2022 yılı ile birlikte pandeminin etkilerinin geride kalmaya başlaması bankacılık sektörü için risklerin pek çok açıdan normale dönmesini sağladı. Risklerin azalmaya başlamasının yanı sıra pandemi sonrası dünyanın, sektör oyuncularına yüklediği yeni risk unsurları da ortaya çıkıyor. Özellikle merkez bankalarının parasal sıkılaştırma adımları ve reel piyasalara sağlanan mali desteklerin çekilmeye başlaması, bu risk unsurlarının başında geliyor.

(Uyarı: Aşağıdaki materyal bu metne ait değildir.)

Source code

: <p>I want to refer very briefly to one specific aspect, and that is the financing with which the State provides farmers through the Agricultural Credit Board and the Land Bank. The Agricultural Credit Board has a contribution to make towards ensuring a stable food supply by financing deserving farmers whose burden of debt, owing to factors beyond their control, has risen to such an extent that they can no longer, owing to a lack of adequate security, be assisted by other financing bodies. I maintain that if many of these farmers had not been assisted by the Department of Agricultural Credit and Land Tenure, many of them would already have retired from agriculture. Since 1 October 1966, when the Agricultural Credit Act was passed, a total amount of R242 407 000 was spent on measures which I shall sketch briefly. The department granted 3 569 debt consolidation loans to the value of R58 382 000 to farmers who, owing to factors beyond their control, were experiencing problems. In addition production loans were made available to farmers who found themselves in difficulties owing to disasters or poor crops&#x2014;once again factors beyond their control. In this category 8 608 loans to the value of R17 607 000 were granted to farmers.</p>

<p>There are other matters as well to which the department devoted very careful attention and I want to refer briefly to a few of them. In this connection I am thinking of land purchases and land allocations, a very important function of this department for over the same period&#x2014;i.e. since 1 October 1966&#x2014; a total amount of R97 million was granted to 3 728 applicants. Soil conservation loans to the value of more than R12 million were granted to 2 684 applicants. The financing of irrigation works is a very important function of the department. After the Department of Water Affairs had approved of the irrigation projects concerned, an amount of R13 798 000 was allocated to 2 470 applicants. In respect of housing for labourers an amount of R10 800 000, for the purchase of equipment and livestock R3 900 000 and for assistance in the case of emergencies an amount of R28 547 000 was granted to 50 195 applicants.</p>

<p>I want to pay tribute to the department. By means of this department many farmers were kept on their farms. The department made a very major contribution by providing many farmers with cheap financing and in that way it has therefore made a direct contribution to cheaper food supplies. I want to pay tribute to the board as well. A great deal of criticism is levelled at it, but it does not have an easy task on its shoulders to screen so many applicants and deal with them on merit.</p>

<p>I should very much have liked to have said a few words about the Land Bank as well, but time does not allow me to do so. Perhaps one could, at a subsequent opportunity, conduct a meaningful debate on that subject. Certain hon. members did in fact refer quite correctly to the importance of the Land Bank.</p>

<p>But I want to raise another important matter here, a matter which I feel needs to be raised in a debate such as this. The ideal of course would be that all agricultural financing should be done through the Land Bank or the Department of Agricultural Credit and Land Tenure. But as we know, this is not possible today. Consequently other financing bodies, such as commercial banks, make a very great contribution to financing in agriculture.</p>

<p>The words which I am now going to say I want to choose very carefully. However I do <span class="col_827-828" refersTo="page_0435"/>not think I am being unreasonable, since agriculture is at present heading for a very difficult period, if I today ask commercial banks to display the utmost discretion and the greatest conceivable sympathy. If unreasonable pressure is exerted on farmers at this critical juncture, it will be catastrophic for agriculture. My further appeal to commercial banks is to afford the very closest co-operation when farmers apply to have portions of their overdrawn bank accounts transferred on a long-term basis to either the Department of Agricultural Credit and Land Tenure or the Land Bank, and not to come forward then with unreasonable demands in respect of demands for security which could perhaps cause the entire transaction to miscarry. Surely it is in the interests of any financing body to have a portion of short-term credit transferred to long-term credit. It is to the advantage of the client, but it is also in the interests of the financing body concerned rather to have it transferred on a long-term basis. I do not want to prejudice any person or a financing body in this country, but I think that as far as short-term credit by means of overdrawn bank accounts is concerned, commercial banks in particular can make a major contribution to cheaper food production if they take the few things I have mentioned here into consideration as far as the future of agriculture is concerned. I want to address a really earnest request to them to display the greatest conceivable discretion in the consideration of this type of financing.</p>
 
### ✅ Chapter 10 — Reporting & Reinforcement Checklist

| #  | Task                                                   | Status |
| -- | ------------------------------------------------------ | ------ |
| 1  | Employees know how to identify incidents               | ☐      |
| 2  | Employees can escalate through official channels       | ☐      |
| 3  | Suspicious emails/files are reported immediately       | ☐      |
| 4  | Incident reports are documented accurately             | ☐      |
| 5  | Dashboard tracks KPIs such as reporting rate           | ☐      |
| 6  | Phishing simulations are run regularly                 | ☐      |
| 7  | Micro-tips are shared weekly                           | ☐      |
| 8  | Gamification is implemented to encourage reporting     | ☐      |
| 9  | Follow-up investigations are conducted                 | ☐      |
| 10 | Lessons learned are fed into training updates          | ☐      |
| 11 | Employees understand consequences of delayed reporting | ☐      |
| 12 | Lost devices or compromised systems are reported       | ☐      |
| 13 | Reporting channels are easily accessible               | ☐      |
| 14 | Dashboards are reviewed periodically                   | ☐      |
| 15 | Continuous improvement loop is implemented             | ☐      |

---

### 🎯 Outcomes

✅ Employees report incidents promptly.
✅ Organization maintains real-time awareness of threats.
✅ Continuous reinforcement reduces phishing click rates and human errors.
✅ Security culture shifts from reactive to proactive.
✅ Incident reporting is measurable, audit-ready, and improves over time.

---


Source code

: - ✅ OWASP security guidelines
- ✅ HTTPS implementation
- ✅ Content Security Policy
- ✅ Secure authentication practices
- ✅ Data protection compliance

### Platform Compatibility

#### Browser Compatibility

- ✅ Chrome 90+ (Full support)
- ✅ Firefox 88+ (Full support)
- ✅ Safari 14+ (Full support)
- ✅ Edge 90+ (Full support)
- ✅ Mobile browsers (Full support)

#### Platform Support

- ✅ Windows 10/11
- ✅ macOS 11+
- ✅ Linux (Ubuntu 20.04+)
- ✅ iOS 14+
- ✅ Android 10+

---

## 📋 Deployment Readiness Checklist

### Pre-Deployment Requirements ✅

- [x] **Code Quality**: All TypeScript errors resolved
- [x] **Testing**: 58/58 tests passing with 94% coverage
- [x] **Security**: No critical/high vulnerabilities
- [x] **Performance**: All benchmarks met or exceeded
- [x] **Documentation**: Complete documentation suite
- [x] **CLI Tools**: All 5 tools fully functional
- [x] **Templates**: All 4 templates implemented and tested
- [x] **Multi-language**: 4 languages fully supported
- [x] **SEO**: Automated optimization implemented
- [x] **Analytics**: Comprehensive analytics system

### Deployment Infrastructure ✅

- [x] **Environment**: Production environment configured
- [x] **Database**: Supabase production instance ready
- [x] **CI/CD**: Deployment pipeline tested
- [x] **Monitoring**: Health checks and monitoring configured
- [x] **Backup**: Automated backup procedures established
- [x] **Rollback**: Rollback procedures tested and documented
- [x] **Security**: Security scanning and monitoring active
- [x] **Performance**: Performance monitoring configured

Diğer yandan bankacılık sektörünün ajandasında önemli bir yer tutan dijital dönüşüm de tüm hızıyla devam ediyor.
Aktif toplam 9 trilyon TL'yi geçti
KPMG de bankacılık sektörü oyuncularının gündemi yakalayabilmesine ve sağlıklı bir yol haritası çizmesine katkıda bulunmak amacıyla sektörün 2021 yılına kapsayıcı bir bakış sunan raporunu yayımladı. “Bankacılık Sektöre Bakış–2021" raporuna göre 57 bankanın faaliyet gösterdiği sektörün aktif toplamı 9 trilyon TL eşiğini aşarken, mevduat hacmi 5,3 trilyon TL oldu. 2021 yılını 92,1 milyar TL net kâr ile kapatan sektörde kredi hacmi ise 2021 yıl sonunda 5 trilyon TL eşiğini aştı.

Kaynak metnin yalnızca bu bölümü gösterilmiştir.